From Fedora Project Wiki

Data Layers

For the data the layering is slightly different. The data layers are relevant from the users view and the model may help when designing UIs.

  • Layer 0: Source packages
  • Layer 1: Packages
  • Layer 2: Applications
  • Layer 3: Groups
  • Layer 4: Repositories and Products
  • Layer 5: Repository Registry (Does not exist yet)

Layer 2: Applications

Right now "applications" are basically just a sub set of packages that have been selected as "interesting for the user to install". Typically this excludes libraries and development packages (although they are interesting to install for developers) but includes services that might be selected by hand like web servers. In Fedora the optional and default packages in comps groups serves as applications in this sense.

The AppStream project aims for making this layer more rich by actually adding informations to the packages selected.

Layer 3 Groups

There is some confusion in the Fedora/Red Hat world what a group is as the same term and data structure is used for two things:

  1. Categories to put applications in (putting together similar applications)
  2. Creating a entity that can be installed at once providing a larger scale functionality (putting together one of each kind)

For the scope of this layering we will probably still need to divide these two into separate layers.

Layer 4 Repositories

A repository is a set of packages and Layer 3 information that is provided by a single vendor. Typically the repository also contains package meta data in a condensed form to allow easier dependency solving.

Repositories are the right level to decide whether you trust a piece of software or not. Although single packages are typically signed the keys for signing are per vendor or per repository. Looking as single packages to establish trust is often not possible due to the large number of packages and the uncertainty of which packages are required or will be required in the future. To create this trust adding repositories cannot be an automatic process.

The community distributions tend to see the repository layer as a technical necessity rather than an important structural element. They are aiming for the need for several repositories to go away. In the "perfect Fedora world" there would not be a need for non free or other software that can not be included in Fedora's repo. The fact that there are several repositories within Fedora has mainly technical reasons (fedora vs updates) or is not to be shown to the user (testing). For legal reasons Fedora is also not talking about the few add on repositories that may have their reason for existence. This enforces the "There can be only one" view.

In the enterprise world (and even with closed source freeware for the community distributions (e.g. the adobe repository)) a repository is closely related to a product. While packages are often split up upon purely technical reasons repositories give vendors the possibility to put everything needed together and also offers a easy way to provide updates. As repositories are implemented as a web accessible directory it is also the right level to establish access control - if this is needed.

Layer 5 Repository Registry

As far as I know such thing does not exist right now.
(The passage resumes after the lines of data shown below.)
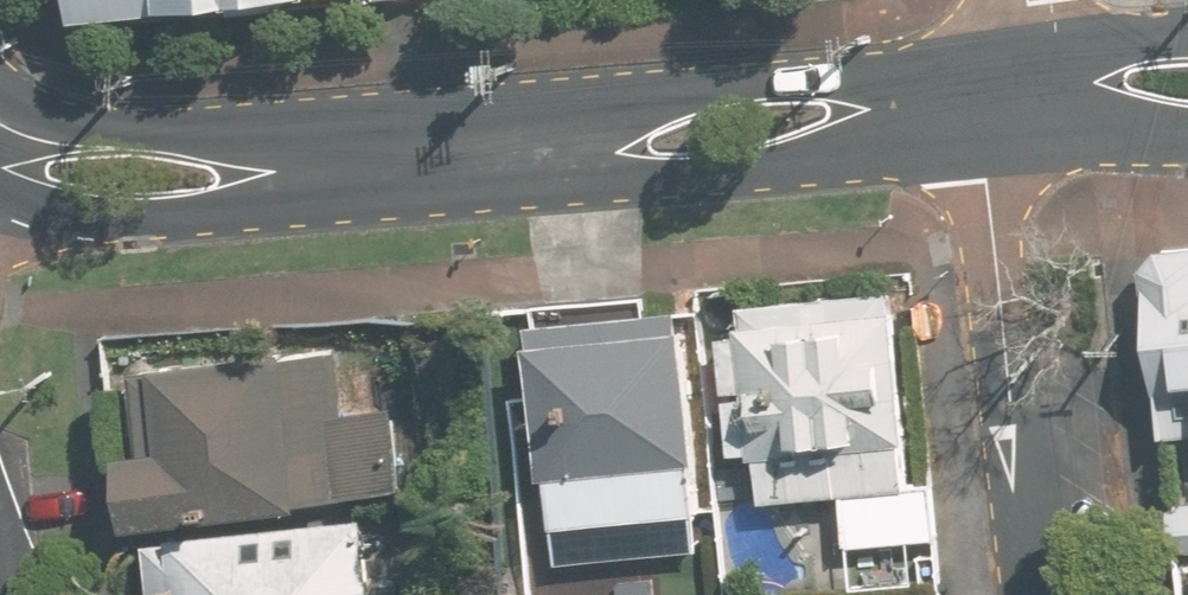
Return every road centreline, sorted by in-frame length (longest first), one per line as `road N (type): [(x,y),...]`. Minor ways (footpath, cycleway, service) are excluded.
road 1 (residential): [(1055,594),(1040,461),(997,306),(993,185),(1002,144)]
road 2 (tertiary): [(581,145),(746,83),(1018,57)]
road 3 (tertiary): [(1002,144),(721,169),(581,145)]
road 4 (tertiary): [(318,168),(201,209),(152,214),(86,210),(0,173)]
road 5 (tertiary): [(0,89),(74,123),(172,128),(318,168)]
road 6 (tertiary): [(318,168),(581,145)]
road 7 (tertiary): [(1187,134),(1002,144)]
road 8 (tertiary): [(1018,57),(1187,43)]

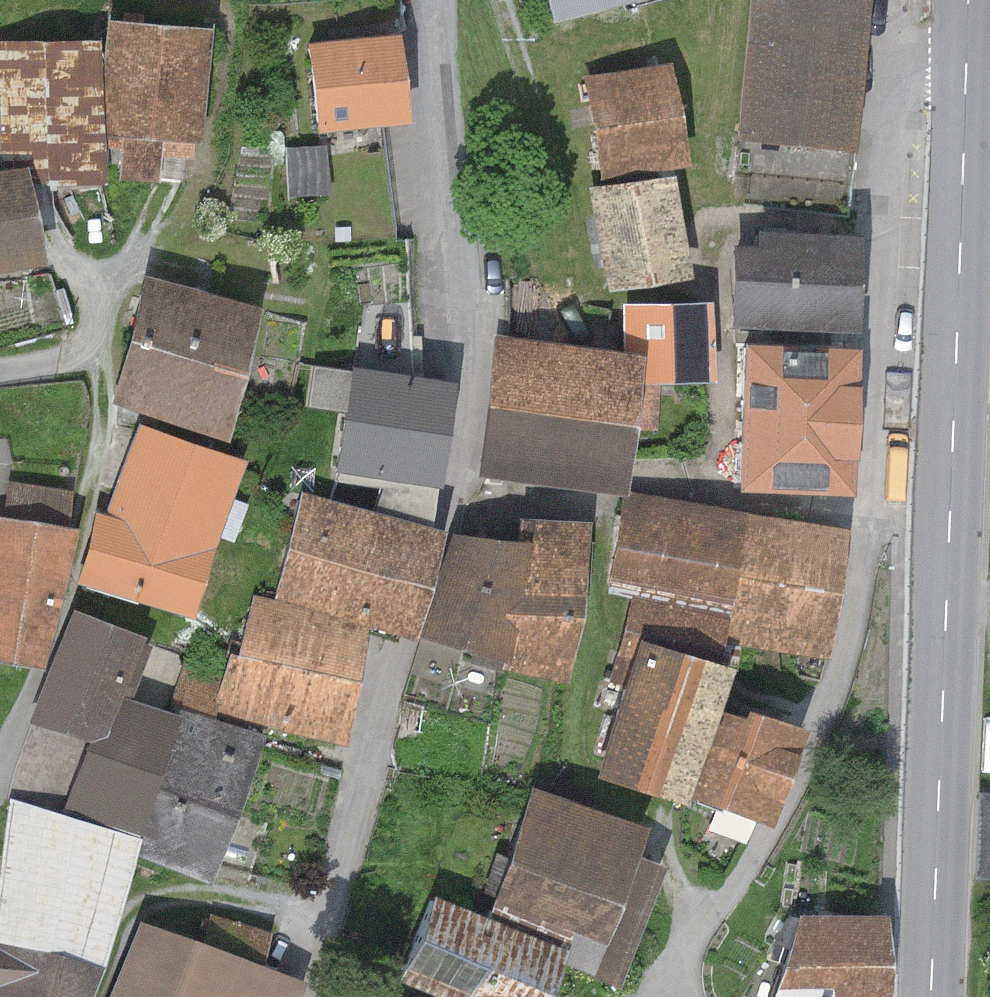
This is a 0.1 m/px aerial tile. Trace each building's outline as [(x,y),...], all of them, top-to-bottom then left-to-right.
[(553,23),(637,0),(547,0),(553,23)] [(739,141),(856,150),(867,0),(750,0),(739,141)] [(214,29),(107,19),(101,42),(104,148),(122,150),(119,180),(159,183),(162,157),(193,160),(195,142),(203,143),(214,29)] [(401,34),(309,45),(319,132),(411,122),(401,34)] [(0,42),(0,171),(30,166),(34,189),(106,184),(104,148),(101,42),(0,42)] [(671,63),(585,78),(603,180),(689,165),(671,63)] [(46,267),(34,189),(30,166),(0,171),(0,274),(46,267)] [(676,175),(592,189),(610,292),(694,278),(676,175)] [(863,235),(758,233),(758,247),(736,246),(734,324),(860,327),(863,235)] [(263,308),(147,276),(110,406),(226,439),(263,308)] [(714,305),(624,305),(624,354),(643,356),(640,382),(714,382),(714,305)] [(624,354),(497,338),(480,476),(625,495),(640,382),(643,356),(624,354)] [(862,349),(746,345),(741,493),(856,497),(862,349)] [(456,383),(353,367),(338,472),(441,487),(456,383)] [(247,460),(137,424),(107,517),(99,514),(76,582),(195,621),(247,460)] [(441,531),(303,495),(274,603),(373,629),(413,639),(441,531)] [(847,538),(626,500),(612,580),(735,601),(728,642),(826,659),(847,538)] [(0,518),(0,661),(43,670),(81,530),(0,518)] [(524,542),(513,663),(569,682),(584,619),(590,522),(528,520),(524,542)] [(513,663),(524,542),(455,535),(422,638),(513,663)] [(274,603),(248,596),(217,715),(342,748),(373,629),(274,603)] [(147,636),(73,610),(33,723),(89,743),(65,810),(138,835),(180,717),(125,698),(147,636)] [(739,673),(640,641),(619,708),(717,740),(726,712),(739,673)] [(717,740),(619,708),(597,775),(695,807),(697,802),(717,740)] [(183,709),(180,717),(138,835),(143,837),(137,857),(213,884),(265,738),(183,709)] [(747,719),(726,712),(717,740),(697,802),(775,827),(806,729),(749,711),(747,719)] [(649,832),(533,790),(490,906),(574,937),(564,964),(623,985),(666,866),(640,857),(649,832)] [(9,800),(0,864),(0,943),(105,967),(140,839),(9,800)] [(562,951),(433,898),(400,977),(448,996),(543,996),(562,951)] [(801,915),(776,996),(890,996),(888,918),(801,915)] [(137,921),(109,996),(302,996),(308,982),(137,921)] [(0,943),(0,996),(93,996),(105,967),(0,943)]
In a world of lots of repositories this might be necessary but we are not in this world. Such registry would also have to solve the question of trust. Either by creating some meta distribution that is trusted and states the trustworthiness of the single repositories or by pointing the user to the vendors to they can decide whether they trust them themselves.

Orders of Magnitude

The data layers are true abstractions of the underlying ones. Which means that the number of entities are getting smaller to the top (with exception of Layer 0):

Layer Entities in Distributions
Community Enterprise Installed
0 Source 10k 2k -
1 Packages 20-30k 3k 1-2k
2 Applications 2k 1k (?) 100?
3 Groups 30-100 30-100 10
4 Repositories ~5 (?) 1-3